» The problem: Can you output all of the rows below as a Markdown table with the columns No. and Entry, giving each one a number and leaving out blank lines?

» Provided data:
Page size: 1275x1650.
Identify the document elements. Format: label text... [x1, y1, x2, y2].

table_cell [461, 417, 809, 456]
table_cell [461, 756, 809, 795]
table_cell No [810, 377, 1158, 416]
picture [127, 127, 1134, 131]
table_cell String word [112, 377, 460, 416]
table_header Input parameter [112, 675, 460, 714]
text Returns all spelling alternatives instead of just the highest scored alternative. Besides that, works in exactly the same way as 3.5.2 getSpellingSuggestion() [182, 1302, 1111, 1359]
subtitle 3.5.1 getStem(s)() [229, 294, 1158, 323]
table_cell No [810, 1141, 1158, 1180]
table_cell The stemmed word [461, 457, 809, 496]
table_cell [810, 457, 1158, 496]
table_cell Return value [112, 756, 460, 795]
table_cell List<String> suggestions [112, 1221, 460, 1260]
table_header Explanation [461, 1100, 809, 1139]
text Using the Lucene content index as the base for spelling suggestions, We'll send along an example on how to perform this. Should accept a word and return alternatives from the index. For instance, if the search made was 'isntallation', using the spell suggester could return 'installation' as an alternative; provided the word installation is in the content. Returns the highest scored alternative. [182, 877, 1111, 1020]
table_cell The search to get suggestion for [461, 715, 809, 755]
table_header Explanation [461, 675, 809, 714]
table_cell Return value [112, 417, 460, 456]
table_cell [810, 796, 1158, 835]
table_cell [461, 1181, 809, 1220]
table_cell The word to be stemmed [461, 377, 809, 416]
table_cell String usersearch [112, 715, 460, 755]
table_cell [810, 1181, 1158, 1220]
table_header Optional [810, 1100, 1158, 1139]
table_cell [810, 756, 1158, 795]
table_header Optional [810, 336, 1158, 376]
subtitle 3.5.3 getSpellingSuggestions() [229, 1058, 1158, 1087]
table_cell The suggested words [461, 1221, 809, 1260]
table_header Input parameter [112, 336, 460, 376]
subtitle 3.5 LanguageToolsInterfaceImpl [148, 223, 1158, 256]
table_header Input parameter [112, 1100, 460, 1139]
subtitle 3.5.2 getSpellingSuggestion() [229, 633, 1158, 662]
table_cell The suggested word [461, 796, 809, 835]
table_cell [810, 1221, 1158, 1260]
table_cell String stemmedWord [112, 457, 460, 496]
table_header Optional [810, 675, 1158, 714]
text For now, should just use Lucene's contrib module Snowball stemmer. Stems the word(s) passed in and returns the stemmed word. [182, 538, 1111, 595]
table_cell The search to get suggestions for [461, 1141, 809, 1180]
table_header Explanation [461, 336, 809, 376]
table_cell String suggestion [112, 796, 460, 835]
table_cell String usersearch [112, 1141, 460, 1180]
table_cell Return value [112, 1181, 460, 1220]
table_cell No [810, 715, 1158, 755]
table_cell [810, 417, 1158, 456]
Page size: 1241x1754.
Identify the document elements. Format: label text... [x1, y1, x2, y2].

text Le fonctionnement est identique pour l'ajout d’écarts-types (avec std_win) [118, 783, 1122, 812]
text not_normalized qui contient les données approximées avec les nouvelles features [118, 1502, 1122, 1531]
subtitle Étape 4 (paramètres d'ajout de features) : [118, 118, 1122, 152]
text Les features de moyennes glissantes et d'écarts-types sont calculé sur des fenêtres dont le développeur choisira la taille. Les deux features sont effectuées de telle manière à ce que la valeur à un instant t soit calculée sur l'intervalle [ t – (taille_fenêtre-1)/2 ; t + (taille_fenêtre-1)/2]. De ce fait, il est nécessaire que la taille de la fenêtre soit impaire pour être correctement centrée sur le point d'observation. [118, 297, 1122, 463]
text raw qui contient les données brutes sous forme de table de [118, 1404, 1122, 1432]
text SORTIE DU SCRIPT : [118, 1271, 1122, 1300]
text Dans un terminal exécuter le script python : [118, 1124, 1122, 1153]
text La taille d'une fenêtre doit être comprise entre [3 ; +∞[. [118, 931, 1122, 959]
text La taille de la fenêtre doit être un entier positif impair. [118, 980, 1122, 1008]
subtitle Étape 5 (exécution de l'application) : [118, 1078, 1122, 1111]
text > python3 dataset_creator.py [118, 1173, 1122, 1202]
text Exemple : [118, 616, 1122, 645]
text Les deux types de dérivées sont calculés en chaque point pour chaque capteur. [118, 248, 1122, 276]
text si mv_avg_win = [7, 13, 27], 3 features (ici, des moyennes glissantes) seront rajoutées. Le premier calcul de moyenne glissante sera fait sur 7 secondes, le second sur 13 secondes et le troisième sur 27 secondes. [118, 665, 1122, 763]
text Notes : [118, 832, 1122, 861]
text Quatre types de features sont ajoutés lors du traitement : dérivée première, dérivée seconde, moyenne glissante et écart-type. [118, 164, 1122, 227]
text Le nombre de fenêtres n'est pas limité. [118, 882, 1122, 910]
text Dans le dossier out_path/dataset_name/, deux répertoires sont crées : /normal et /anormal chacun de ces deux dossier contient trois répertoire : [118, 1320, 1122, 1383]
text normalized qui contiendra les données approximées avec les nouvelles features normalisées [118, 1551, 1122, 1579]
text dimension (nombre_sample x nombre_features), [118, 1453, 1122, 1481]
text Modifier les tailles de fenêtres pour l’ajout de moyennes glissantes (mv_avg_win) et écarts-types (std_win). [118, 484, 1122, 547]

» Exercise solution:
| No. | Entry |
|---|---|
| 1 | Page size: 1275x1650. |
| 2 | Identify the document elements. Format: label text... [x1, y1, x2, y2]. |
| 3 | table_cell [461, 417, 809, 456] |
| 4 | table_cell [461, 756, 809, 795] |
| 5 | table_cell No [810, 377, 1158, 416] |
| 6 | picture [127, 127, 1134, 131] |
| 7 | table_cell String word [112, 377, 460, 416] |
| 8 | table_header Input parameter [112, 675, 460, 714] |
| 9 | text Returns all spelling alternatives instead of just the highest scored alternative. Besides that, works in exactly the same way as 3.5.2 getSpellingSuggestion() [182, 1302, 1111, 1359] |
| 10 | subtitle 3.5.1 getStem(s)() [229, 294, 1158, 323] |
| 11 | table_cell No [810, 1141, 1158, 1180] |
| 12 | table_cell The stemmed word [461, 457, 809, 496] |
| 13 | table_cell [810, 457, 1158, 496] |
| 14 | table_cell Return value [112, 756, 460, 795] |
| 15 | table_cell List<String> suggestions [112, 1221, 460, 1260] |
| 16 | table_header Explanation [461, 1100, 809, 1139] |
| 17 | text Using the Lucene content index as the base for spelling suggestions, We'll send along an example on how to perform this. Should accept a word and return alternatives from the index. For instance, if the search made was 'isntallation', using the spell suggester could return 'installation' as an alternative; provided the word installation is in the content. Returns the highest scored alternative. [182, 877, 1111, 1020] |
| 18 | table_cell The search to get suggestion for [461, 715, 809, 755] |
| 19 | table_header Explanation [461, 675, 809, 714] |
| 20 | table_cell Return value [112, 417, 460, 456] |
| 21 | table_cell [810, 796, 1158, 835] |
| 22 | table_cell [461, 1181, 809, 1220] |
| 23 | table_cell The word to be stemmed [461, 377, 809, 416] |
| 24 | table_cell String usersearch [112, 715, 460, 755] |
| 25 | table_cell [810, 1181, 1158, 1220] |
| 26 | table_header Optional [810, 1100, 1158, 1139] |
| 27 | table_cell [810, 756, 1158, 795] |
| 28 | table_header Optional [810, 336, 1158, 376] |
| 29 | subtitle 3.5.3 getSpellingSuggestions() [229, 1058, 1158, 1087] |
| 30 | table_cell The suggested words [461, 1221, 809, 1260] |
| 31 | table_header Input parameter [112, 336, 460, 376] |
| 32 | subtitle 3.5 LanguageToolsInterfaceImpl [148, 223, 1158, 256] |
| 33 | table_header Input parameter [112, 1100, 460, 1139] |
| 34 | subtitle 3.5.2 getSpellingSuggestion() [229, 633, 1158, 662] |
| 35 | table_cell The suggested word [461, 796, 809, 835] |
| 36 | table_cell [810, 1221, 1158, 1260] |
| 37 | table_cell String stemmedWord [112, 457, 460, 496] |
| 38 | table_header Optional [810, 675, 1158, 714] |
| 39 | text For now, should just use Lucene's contrib module Snowball stemmer. Stems the word(s) passed in and returns the stemmed word. [182, 538, 1111, 595] |
| 40 | table_cell The search to get suggestions for [461, 1141, 809, 1180] |
| 41 | table_header Explanation [461, 336, 809, 376] |
| 42 | table_cell String suggestion [112, 796, 460, 835] |
| 43 | table_cell String usersearch [112, 1141, 460, 1180] |
| 44 | table_cell Return value [112, 1181, 460, 1220] |
| 45 | table_cell No [810, 715, 1158, 755] |
| 46 | table_cell [810, 417, 1158, 456] |
| 47 | Page size: 1241x1754. |
| 48 | Identify the document elements. Format: label text... [x1, y1, x2, y2]. |
| 49 | text Le fonctionnement est identique pour l'ajout d’écarts-types (avec std_win) [118, 783, 1122, 812] |
| 50 | text not_normalized qui contient les données approximées avec les nouvelles features [118, 1502, 1122, 1531] |
| 51 | subtitle Étape 4 (paramètres d'ajout de features) : [118, 118, 1122, 152] |
| 52 | text Les features de moyennes glissantes et d'écarts-types sont calculé sur des fenêtres dont le développeur choisira la taille. Les deux features sont effectuées de telle manière à ce que la valeur à un instant t soit calculée sur l'intervalle [ t – (taille_fenêtre-1)/2 ; t + (taille_fenêtre-1)/2]. De ce fait, il est nécessaire que la taille de la fenêtre soit impaire pour être correctement centrée sur le point d'observation. [118, 297, 1122, 463] |
| 53 | text raw qui contient les données brutes sous forme de table de [118, 1404, 1122, 1432] |
| 54 | text SORTIE DU SCRIPT : [118, 1271, 1122, 1300] |
| 55 | text Dans un terminal exécuter le script python : [118, 1124, 1122, 1153] |
| 56 | text La taille d'une fenêtre doit être comprise entre [3 ; +∞[. [118, 931, 1122, 959] |
| 57 | text La taille de la fenêtre doit être un entier positif impair. [118, 980, 1122, 1008] |
| 58 | subtitle Étape 5 (exécution de l'application) : [118, 1078, 1122, 1111] |
| 59 | text > python3 dataset_creator.py [118, 1173, 1122, 1202] |
| 60 | text Exemple : [118, 616, 1122, 645] |
| 61 | text Les deux types de dérivées sont calculés en chaque point pour chaque capteur. [118, 248, 1122, 276] |
| 62 | text si mv_avg_win = [7, 13, 27], 3 features (ici, des moyennes glissantes) seront rajoutées. Le premier calcul de moyenne glissante sera fait sur 7 secondes, le second sur 13 secondes et le troisième sur 27 secondes. [118, 665, 1122, 763] |
| 63 | text Notes : [118, 832, 1122, 861] |
| 64 | text Quatre types de features sont ajoutés lors du traitement : dérivée première, dérivée seconde, moyenne glissante et écart-type. [118, 164, 1122, 227] |
| 65 | text Le nombre de fenêtres n'est pas limité. [118, 882, 1122, 910] |
| 66 | text Dans le dossier out_path/dataset_name/, deux répertoires sont crées : /normal et /anormal chacun de ces deux dossier contient trois répertoire : [118, 1320, 1122, 1383] |
| 67 | text normalized qui contiendra les données approximées avec les nouvelles features normalisées [118, 1551, 1122, 1579] |
| 68 | text dimension (nombre_sample x nombre_features), [118, 1453, 1122, 1481] |
| 69 | text Modifier les tailles de fenêtres pour l’ajout de moyennes glissantes (mv_avg_win) et écarts-types (std_win). [118, 484, 1122, 547] |